» Aim of the task
Set down exactly, from the records below, the line with "Explain to students that this" through the line with "(Show the slide", and nothing else.

» Data shown
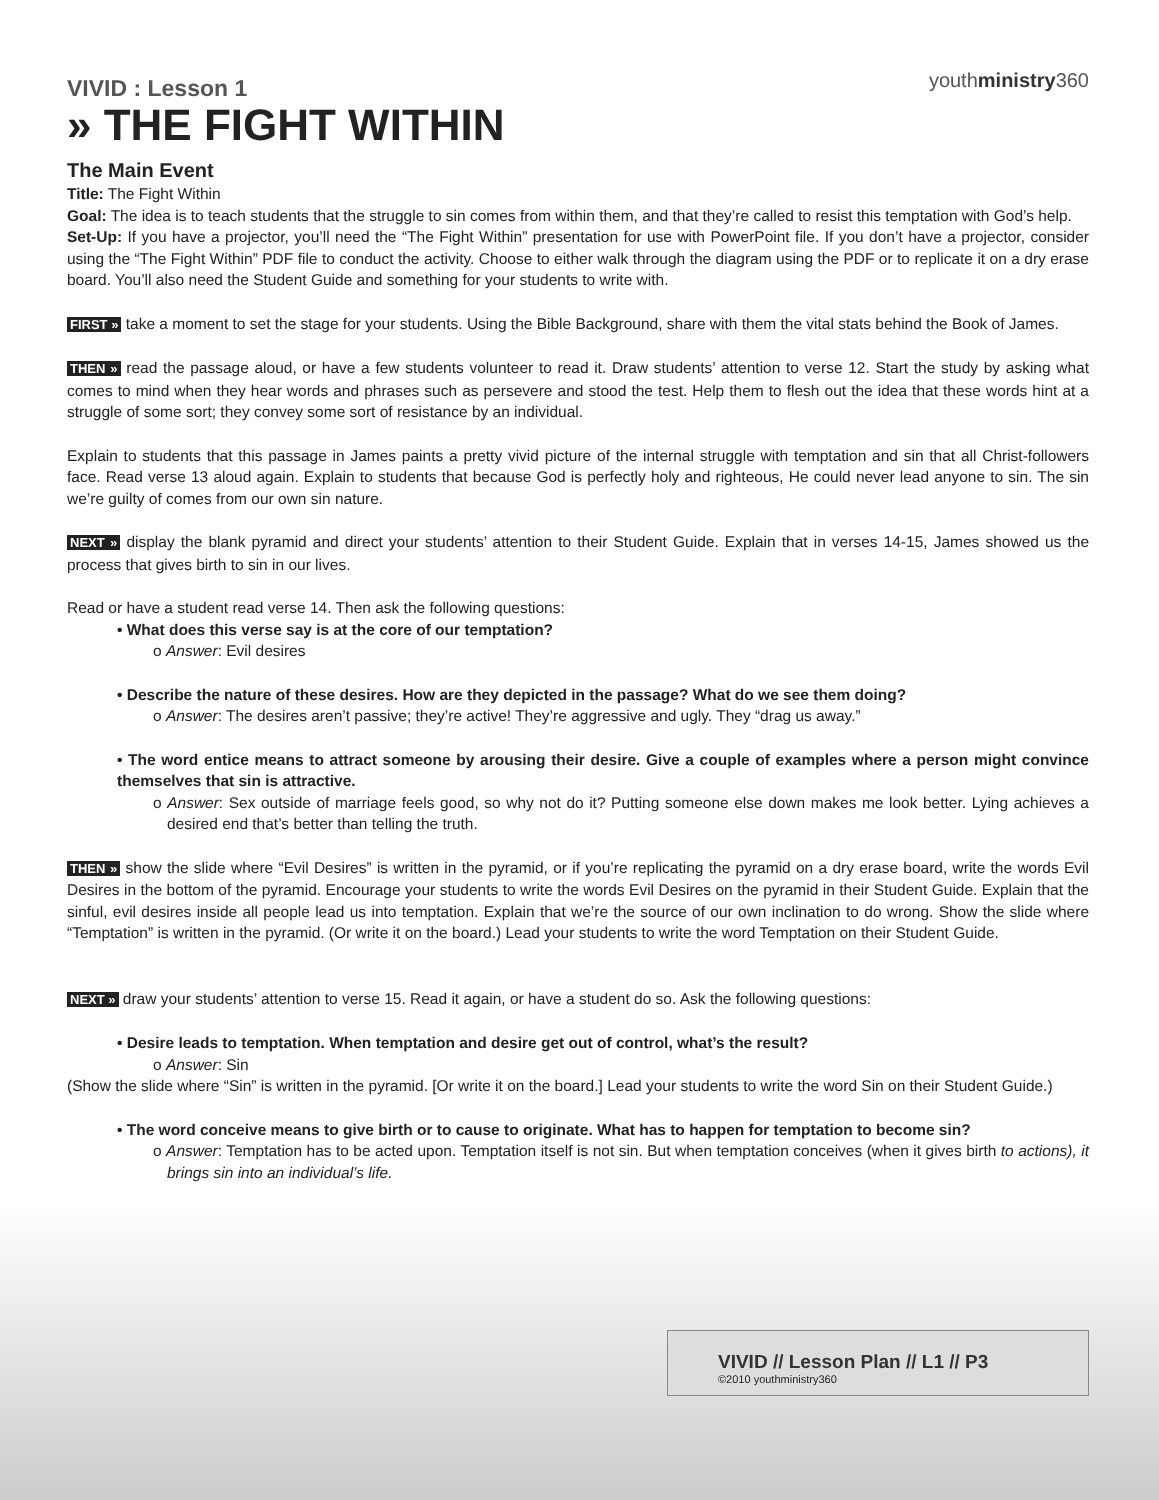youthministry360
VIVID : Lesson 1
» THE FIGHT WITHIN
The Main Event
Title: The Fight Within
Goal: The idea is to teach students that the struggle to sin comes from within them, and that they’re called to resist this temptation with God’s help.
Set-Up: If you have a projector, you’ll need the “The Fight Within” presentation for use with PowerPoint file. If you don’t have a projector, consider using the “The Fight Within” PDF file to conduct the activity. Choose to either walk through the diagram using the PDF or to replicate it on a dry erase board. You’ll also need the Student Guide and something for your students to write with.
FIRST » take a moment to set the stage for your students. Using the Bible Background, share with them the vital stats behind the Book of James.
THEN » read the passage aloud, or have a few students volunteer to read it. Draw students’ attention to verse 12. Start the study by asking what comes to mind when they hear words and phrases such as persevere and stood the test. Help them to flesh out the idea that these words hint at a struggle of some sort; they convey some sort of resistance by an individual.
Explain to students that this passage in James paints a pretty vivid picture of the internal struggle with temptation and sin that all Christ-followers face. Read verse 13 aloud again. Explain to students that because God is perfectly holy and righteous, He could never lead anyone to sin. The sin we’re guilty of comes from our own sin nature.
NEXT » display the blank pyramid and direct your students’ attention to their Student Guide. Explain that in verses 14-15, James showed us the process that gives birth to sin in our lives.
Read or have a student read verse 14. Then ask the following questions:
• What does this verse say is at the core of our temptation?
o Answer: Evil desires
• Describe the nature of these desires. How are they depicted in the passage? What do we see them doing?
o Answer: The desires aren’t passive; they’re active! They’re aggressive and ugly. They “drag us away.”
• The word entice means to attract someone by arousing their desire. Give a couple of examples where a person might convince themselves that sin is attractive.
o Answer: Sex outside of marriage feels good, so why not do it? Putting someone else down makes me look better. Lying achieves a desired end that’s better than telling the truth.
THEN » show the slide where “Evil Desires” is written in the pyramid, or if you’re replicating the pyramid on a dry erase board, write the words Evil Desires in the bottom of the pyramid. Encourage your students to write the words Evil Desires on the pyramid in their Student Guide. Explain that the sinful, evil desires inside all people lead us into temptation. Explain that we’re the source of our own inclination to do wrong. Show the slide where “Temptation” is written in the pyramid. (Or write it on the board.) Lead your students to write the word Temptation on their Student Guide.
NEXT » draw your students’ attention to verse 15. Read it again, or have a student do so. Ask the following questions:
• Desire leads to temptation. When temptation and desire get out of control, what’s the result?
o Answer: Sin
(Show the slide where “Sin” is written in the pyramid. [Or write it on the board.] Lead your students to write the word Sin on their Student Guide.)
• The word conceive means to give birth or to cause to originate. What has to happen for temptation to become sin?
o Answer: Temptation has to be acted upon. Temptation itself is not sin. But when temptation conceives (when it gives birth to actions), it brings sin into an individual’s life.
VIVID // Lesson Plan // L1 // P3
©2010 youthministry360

» Task answer
Explain to students that this passage in James paints a pretty vivid picture of the internal struggle with temptation and sin that all Christ-followers face. Read verse 13 aloud again. Explain to students that because God is perfectly holy and righteous, He could never lead anyone to sin. The sin we’re guilty of comes from our own sin nature.
NEXT » display the blank pyramid and direct your students’ attention to their Student Guide. Explain that in verses 14-15, James showed us the process that gives birth to sin in our lives.
Read or have a student read verse 14. Then ask the following questions:
• What does this verse say is at the core of our temptation?
o Answer: Evil desires
• Describe the nature of these desires. How are they depicted in the passage? What do we see them doing?
o Answer: The desires aren’t passive; they’re active! They’re aggressive and ugly. They “drag us away.”
• The word entice means to attract someone by arousing their desire. Give a couple of examples where a person might convince themselves that sin is attractive.
o Answer: Sex outside of marriage feels good, so why not do it? Putting someone else down makes me look better. Lying achieves a desired end that’s better than telling the truth.
THEN » show the slide where “Evil Desires” is written in the pyramid, or if you’re replicating the pyramid on a dry erase board, write the words Evil Desires in the bottom of the pyramid. Encourage your students to write the words Evil Desires on the pyramid in their Student Guide. Explain that the sinful, evil desires inside all people lead us into temptation. Explain that we’re the source of our own inclination to do wrong. Show the slide where “Temptation” is written in the pyramid. (Or write it on the board.) Lead your students to write the word Temptation on their Student Guide.
NEXT » draw your students’ attention to verse 15. Read it again, or have a student do so. Ask the following questions:
• Desire leads to temptation. When temptation and desire get out of control, what’s the result?
o Answer: Sin
(Show the slide where “Sin” is written in the pyramid. [Or write it on the board.] Lead your students to write the word Sin on their Student Guide.)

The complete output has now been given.